What is being asked ->
Out of the material that follows, write out exactly the lines from the line with "right ear: (615, 406)" to the line with "nose: (759, 393)", both ends included, and no others.

▬▬▬

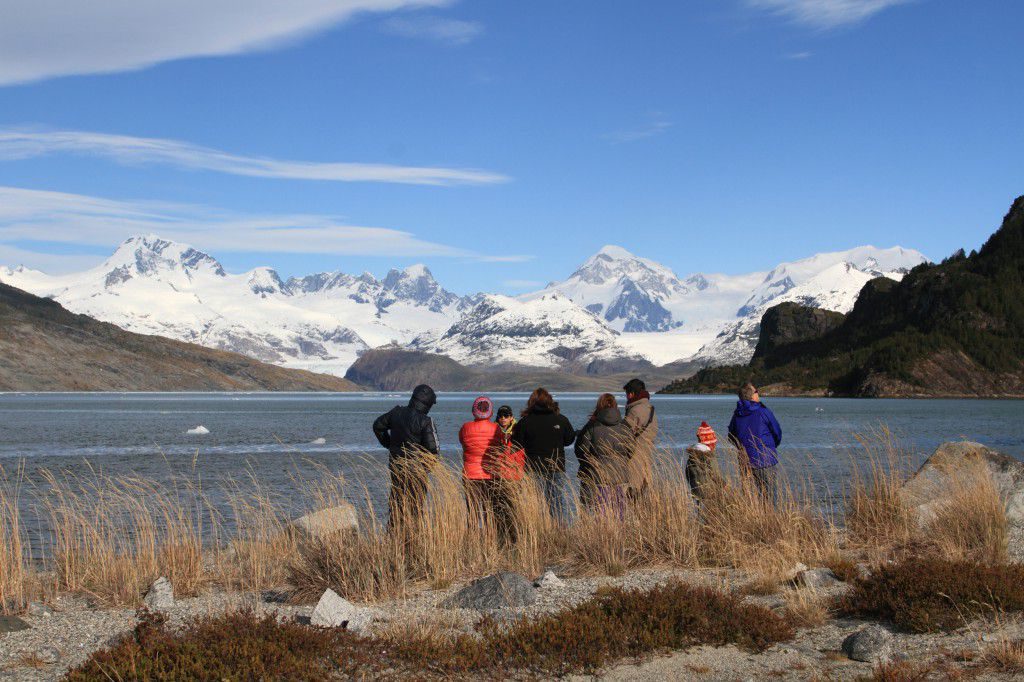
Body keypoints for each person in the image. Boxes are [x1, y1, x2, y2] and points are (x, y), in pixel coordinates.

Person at [372, 384, 440, 531]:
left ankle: (393, 536)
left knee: (396, 501)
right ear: (427, 403)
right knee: (415, 506)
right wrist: (426, 468)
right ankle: (412, 537)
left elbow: (377, 426)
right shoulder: (426, 421)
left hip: (396, 466)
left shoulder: (396, 412)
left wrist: (388, 444)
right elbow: (433, 449)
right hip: (417, 471)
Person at [511, 387, 576, 522]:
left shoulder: (525, 422)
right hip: (556, 467)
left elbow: (516, 444)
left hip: (533, 468)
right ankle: (558, 532)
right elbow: (569, 439)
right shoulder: (561, 419)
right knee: (557, 502)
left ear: (531, 402)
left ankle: (540, 532)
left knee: (537, 503)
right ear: (550, 401)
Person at [575, 393, 635, 519]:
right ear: (615, 406)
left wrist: (589, 465)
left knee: (601, 516)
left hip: (598, 477)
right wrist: (622, 462)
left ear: (599, 406)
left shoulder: (592, 426)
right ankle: (619, 538)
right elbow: (631, 449)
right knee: (619, 515)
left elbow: (581, 450)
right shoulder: (625, 427)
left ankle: (602, 538)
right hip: (620, 476)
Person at [728, 383, 782, 504]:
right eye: (757, 391)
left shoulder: (737, 414)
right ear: (752, 395)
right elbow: (777, 432)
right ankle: (769, 521)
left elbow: (731, 436)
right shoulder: (763, 412)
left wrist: (742, 448)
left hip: (745, 460)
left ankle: (754, 521)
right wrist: (771, 447)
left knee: (750, 499)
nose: (759, 393)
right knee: (769, 498)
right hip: (765, 459)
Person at [458, 396, 503, 527]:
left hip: (470, 474)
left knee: (472, 509)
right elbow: (500, 447)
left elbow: (462, 442)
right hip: (490, 474)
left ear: (474, 410)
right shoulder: (496, 428)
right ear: (490, 411)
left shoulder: (466, 427)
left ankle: (472, 537)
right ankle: (490, 537)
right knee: (489, 509)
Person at [491, 404, 526, 543]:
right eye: (500, 416)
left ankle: (515, 537)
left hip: (514, 475)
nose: (503, 418)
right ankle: (500, 537)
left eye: (506, 415)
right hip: (498, 474)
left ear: (511, 417)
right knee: (498, 508)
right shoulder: (494, 430)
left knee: (513, 507)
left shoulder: (519, 430)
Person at [622, 378, 658, 500]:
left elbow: (623, 433)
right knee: (641, 495)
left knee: (631, 494)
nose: (626, 397)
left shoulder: (634, 411)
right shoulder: (650, 409)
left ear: (631, 393)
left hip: (634, 458)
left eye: (626, 394)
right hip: (646, 457)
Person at [686, 421, 722, 506]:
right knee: (710, 512)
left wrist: (693, 484)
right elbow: (715, 474)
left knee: (699, 510)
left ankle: (698, 518)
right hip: (710, 491)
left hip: (696, 490)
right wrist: (723, 485)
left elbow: (687, 474)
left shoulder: (692, 456)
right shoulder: (709, 456)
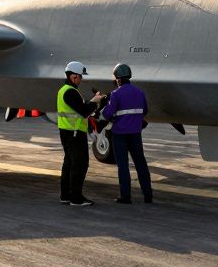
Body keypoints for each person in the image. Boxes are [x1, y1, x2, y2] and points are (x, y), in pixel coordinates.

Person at [101, 63, 152, 204]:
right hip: (135, 133)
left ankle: (126, 196)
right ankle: (148, 196)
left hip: (119, 135)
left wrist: (106, 105)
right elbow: (145, 111)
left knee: (123, 165)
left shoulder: (116, 94)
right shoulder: (139, 92)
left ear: (117, 79)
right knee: (140, 163)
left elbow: (107, 114)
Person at [56, 61, 104, 207]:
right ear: (74, 76)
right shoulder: (70, 92)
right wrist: (95, 101)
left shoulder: (64, 90)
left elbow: (80, 108)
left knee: (69, 164)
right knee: (80, 165)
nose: (81, 79)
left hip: (68, 132)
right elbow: (84, 111)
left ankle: (65, 195)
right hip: (75, 133)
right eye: (80, 76)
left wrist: (91, 103)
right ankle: (76, 198)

▬▬▬

Finished exercise ->
right ear: (615, 406)
left wrist: (589, 465)
left knee: (601, 516)
left hip: (598, 477)
right wrist: (622, 462)
left ear: (599, 406)
left shoulder: (592, 426)
right ankle: (619, 538)
right elbow: (631, 449)
right knee: (619, 515)
left elbow: (581, 450)
right shoulder: (625, 427)
left ankle: (602, 538)
right hip: (620, 476)
Person at [728, 383, 782, 504]:
right eye: (757, 391)
left shoulder: (737, 414)
right ear: (752, 395)
right elbow: (777, 432)
right ankle: (769, 521)
left elbow: (731, 436)
right shoulder: (763, 412)
left wrist: (742, 448)
left hip: (745, 460)
left ankle: (754, 521)
right wrist: (771, 447)
left knee: (750, 499)
nose: (759, 393)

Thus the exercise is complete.